(DATA TO USE)
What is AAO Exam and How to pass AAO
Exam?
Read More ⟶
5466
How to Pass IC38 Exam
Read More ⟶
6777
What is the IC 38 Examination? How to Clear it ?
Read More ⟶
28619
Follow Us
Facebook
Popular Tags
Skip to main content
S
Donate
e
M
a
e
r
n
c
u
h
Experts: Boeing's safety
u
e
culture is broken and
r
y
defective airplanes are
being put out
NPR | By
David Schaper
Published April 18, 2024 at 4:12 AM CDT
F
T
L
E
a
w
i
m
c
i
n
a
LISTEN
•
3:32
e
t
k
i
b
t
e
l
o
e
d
(End DATA TO USE)
(DATA TO USE)
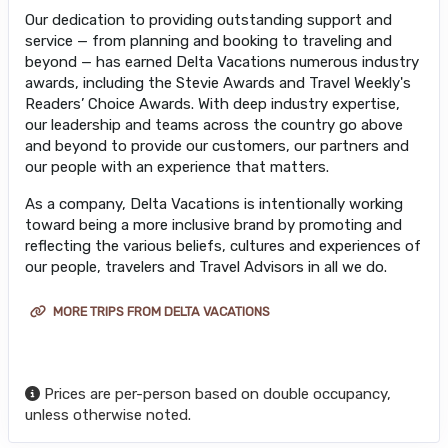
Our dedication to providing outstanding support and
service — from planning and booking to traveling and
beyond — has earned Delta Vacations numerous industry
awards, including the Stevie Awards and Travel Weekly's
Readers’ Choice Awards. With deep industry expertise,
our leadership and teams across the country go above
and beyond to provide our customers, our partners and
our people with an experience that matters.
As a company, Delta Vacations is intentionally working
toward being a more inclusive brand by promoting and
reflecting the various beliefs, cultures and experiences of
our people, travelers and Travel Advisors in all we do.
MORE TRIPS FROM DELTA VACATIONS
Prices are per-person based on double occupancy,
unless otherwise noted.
(End DATA TO USE)
Every line above from the line with "MORE TRIPS FROM DELTA VACATIONS" to the line with "unless otherwise noted." is wanted, ends included; write them out exactly and add no other line.

**REPLY:**
MORE TRIPS FROM DELTA VACATIONS
Prices are per-person based on double occupancy,
unless otherwise noted.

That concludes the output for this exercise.